Equity futures are down slightly, but came back from a deeper hole following the latest weekly employment report:
We’re to the point that something is going to have to give – it’s either sacrifice the dollar by sending stocks higher, or let stocks slide to save the dollar. The dollar is sitting right on the bottom boundary of that descending wedge as it has been for the past 3 days. It’s been climbing out, but then diving back. The longer it stays down near that 77 range, the more likely it is to eventually break down. Bonds are slightly higher, moving the opposite direction of what is the normal relationship with the morning move higher in equities, move lower in the dollar. Gold is making a pretty clear down channel and is about $991 right now.

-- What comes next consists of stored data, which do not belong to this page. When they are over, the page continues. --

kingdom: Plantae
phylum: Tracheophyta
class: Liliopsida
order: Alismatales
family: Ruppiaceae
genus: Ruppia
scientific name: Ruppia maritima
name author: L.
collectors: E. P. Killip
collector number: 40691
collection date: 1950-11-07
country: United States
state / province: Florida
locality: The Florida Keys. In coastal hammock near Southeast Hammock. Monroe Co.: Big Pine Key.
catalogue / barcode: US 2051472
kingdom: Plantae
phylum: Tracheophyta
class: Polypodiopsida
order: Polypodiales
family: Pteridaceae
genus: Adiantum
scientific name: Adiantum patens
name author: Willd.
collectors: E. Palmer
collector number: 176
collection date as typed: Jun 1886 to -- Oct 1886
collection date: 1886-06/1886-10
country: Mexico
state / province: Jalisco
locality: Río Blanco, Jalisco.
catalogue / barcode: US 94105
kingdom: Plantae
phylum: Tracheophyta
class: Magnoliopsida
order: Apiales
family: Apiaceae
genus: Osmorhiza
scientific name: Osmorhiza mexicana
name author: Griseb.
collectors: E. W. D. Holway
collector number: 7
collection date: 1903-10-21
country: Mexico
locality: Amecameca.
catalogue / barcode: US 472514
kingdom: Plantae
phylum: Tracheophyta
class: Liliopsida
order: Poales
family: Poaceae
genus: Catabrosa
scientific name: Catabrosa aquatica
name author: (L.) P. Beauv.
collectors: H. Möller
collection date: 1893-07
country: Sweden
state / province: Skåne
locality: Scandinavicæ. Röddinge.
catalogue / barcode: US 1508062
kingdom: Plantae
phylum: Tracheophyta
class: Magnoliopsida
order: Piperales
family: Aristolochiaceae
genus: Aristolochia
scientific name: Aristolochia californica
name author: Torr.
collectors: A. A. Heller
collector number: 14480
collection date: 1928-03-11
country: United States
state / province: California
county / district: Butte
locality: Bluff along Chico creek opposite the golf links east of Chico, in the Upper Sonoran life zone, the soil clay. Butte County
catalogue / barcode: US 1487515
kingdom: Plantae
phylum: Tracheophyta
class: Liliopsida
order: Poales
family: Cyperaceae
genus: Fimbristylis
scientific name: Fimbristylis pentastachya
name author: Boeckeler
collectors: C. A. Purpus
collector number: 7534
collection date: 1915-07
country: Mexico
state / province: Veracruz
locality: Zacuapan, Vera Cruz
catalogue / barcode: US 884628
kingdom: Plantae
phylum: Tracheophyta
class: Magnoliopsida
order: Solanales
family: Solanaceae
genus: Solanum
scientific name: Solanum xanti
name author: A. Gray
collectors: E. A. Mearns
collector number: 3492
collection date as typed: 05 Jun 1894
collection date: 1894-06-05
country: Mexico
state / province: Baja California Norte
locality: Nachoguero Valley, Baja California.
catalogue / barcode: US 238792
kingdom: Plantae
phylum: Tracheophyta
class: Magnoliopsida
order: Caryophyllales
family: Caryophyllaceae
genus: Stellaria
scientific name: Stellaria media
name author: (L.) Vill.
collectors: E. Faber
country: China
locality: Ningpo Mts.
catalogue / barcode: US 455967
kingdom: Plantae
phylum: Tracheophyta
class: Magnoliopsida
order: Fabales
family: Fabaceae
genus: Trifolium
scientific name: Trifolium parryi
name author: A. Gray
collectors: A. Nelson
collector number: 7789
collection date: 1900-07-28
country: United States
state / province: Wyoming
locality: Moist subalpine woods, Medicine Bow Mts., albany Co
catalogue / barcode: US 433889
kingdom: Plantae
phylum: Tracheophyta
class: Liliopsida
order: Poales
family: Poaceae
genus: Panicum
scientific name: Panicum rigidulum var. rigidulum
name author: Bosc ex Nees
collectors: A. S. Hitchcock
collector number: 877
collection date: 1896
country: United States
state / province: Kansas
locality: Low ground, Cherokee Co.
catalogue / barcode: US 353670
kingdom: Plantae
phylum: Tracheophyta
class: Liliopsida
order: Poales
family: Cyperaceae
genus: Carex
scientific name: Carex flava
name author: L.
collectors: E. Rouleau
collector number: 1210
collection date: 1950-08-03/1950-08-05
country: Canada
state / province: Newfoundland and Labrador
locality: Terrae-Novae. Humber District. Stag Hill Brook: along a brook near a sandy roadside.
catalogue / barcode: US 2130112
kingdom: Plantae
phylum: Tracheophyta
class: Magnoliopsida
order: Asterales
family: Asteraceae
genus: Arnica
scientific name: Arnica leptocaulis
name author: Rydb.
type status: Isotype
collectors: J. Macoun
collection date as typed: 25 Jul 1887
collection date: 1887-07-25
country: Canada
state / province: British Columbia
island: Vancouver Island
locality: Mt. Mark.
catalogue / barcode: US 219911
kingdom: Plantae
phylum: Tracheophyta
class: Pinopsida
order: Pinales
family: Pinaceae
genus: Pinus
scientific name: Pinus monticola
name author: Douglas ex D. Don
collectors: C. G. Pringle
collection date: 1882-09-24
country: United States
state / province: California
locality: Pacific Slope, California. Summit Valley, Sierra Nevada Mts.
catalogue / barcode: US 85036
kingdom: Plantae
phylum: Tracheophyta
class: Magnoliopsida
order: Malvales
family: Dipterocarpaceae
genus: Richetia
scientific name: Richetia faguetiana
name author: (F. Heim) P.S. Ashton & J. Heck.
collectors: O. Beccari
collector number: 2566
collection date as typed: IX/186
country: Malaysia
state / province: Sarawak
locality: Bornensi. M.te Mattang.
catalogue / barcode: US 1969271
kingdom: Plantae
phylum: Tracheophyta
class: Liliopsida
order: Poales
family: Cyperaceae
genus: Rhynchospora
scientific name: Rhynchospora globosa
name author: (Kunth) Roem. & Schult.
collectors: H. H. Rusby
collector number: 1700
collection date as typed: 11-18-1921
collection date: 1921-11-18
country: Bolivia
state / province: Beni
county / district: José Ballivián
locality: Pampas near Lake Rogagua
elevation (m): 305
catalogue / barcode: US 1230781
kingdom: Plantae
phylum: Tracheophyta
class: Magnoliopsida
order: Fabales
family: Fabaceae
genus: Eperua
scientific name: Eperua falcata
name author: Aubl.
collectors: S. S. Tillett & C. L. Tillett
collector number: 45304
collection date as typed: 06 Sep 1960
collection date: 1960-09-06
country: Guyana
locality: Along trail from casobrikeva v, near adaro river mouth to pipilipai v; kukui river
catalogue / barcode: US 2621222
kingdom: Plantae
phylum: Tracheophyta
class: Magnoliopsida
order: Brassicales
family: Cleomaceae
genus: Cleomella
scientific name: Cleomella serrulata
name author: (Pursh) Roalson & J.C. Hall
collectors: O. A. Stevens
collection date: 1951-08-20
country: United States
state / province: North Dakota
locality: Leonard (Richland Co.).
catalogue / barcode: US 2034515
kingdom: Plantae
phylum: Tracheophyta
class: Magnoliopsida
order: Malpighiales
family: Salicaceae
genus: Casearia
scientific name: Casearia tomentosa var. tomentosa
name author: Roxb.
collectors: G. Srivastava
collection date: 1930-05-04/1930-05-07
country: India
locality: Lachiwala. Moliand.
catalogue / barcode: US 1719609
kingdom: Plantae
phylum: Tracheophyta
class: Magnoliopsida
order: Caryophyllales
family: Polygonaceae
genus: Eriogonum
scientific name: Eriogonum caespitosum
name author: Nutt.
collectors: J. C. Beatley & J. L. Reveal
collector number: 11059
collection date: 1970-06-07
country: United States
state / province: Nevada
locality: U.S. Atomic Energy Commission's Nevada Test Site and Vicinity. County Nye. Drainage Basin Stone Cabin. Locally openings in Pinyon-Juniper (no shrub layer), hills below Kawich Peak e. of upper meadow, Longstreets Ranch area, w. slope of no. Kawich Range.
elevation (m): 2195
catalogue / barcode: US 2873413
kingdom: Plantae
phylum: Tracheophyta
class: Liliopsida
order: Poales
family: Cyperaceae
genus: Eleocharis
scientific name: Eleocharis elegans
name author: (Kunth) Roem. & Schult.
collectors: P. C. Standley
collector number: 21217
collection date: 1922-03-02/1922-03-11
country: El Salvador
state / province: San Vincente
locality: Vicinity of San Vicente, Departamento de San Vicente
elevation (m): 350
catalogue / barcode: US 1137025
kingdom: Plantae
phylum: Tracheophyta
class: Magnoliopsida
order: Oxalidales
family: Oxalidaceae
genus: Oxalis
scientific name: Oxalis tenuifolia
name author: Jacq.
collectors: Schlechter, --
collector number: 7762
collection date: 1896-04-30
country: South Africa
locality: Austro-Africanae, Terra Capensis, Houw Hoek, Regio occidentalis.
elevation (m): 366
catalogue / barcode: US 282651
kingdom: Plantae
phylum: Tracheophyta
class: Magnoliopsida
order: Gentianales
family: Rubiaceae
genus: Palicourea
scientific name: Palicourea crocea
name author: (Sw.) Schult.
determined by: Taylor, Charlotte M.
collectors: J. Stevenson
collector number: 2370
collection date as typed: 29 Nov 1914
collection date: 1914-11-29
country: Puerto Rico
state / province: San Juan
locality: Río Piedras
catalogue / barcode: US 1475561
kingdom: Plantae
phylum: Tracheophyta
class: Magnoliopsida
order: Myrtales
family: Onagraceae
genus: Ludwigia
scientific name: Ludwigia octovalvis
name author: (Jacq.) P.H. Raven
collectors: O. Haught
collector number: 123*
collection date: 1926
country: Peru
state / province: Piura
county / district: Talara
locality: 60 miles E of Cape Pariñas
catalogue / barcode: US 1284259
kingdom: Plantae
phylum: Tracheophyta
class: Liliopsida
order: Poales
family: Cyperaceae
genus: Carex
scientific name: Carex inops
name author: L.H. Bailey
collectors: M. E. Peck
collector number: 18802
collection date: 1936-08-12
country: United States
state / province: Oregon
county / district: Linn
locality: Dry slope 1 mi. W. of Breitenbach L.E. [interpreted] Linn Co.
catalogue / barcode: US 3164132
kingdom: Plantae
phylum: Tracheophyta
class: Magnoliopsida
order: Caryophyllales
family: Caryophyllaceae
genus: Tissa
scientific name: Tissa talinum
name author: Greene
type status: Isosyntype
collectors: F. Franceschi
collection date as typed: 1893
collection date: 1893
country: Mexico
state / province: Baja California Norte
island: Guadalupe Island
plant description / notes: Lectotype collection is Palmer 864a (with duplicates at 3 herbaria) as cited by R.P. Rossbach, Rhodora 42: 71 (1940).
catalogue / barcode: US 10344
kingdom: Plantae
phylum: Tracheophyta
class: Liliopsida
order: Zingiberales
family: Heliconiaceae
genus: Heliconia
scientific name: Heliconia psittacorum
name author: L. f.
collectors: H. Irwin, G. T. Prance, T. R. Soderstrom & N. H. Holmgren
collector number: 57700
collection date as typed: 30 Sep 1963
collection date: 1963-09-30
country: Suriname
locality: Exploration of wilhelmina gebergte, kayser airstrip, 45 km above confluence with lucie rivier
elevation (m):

The trade data came out with a wider than forecast trade deficit. Both exports and imports gained a little, but when you look at the year over year figures, the monthly move is just noise, it is still a collapse of historic proportions with imports down more than 30%, and exports down more than 20%. Note Econoday does not talk about those figures, they only talk about the month over month noise because it was “positive” if you like being indebted to the rest of the world:
The U.S. trade deficit in July worsened significantly and oil had little to do with it. Businesses appear to be gambling on recovery actually happening as nonoil imports spiked. The overall U.S. trade gap worsened to $32.0 billion from a revised $27.5 billion gap in June. The latest deficit was notably more negative than the consensus estimate for $28.0 billion in red ink. The good news is that exports posted a gain of 2.2 percent after a 2.1 percent increase in June. However, imports jumped 4.7 percent after a 2.5 percent rise in June. The worsening in the trade deficit was due to a wider nonpetroleum goods deficit which grew to $23.5 billion from $19.8 billion the previous month. Import gains were widespread but led by autos and consumer goods. The jump in auto imports likely was related to the cash-for-clunkers program. The petroleum gap grew to $17.9 billion from $17.3 billion the previous month.
Today's trade report showed a spike in the trade deficit partly due to cash-for-clunks but businesses still anticipant demand to be up for consumer goods excluding autos and for capital equipment. And manufacturing is getting a boost from exports. Overall, the trade sector is warming up a bit and that is good news.
Jobless claims came in at a NASTY 550,000. That is a drop of 26k from the week prior. Econoday notes that continuing claims are down, but they fail to mention that it is solely due to people losing benefits and falling off the unemployment roles. People can’t continue to file when their benefits run out and they are not counted.
First-time jobless claims fell a substantial 26,000 in the Sept. 5 week to a lower-than-expected level of 550,000 (prior week revised from 570,000). Aside from adjustment-related volatility during the summer auto shutdowns, the latest level is the lowest since the very beginning of the year. But one week isn't enough to pull the four-week average down much, at 570,000 vs. 572,750 in the prior week.
Fewer are also drawing continuing benefits with continuing claims down a sizable 159,000 to 6.088 million in data for the Aug. 29 week and the lowest level since April. The unemployment rate for insured workers fell 1 tenth to 4.6 percent.
Equities and commodities both popped higher in immediate reaction to today's 8:30 ET data that included trade data which show strength in U.S. exports. The jobless claims report certainly indicates improvement and points to continued month-to-month easing in payroll losses.
As the Fed updates the trade data I’ll dig out their charts and present them.
The 60 minute stochastics are just rolling over from overbought, I would not be surprised by a pullback in here, watch the pivot points, 1,018 is support, 1,041 is the pivot above but the 1,030 area is heavy resistance. The dollar is on the verge, a break below 77 could be violent, but it could also be a fake in today’s pushbutton Goldman controlled markets.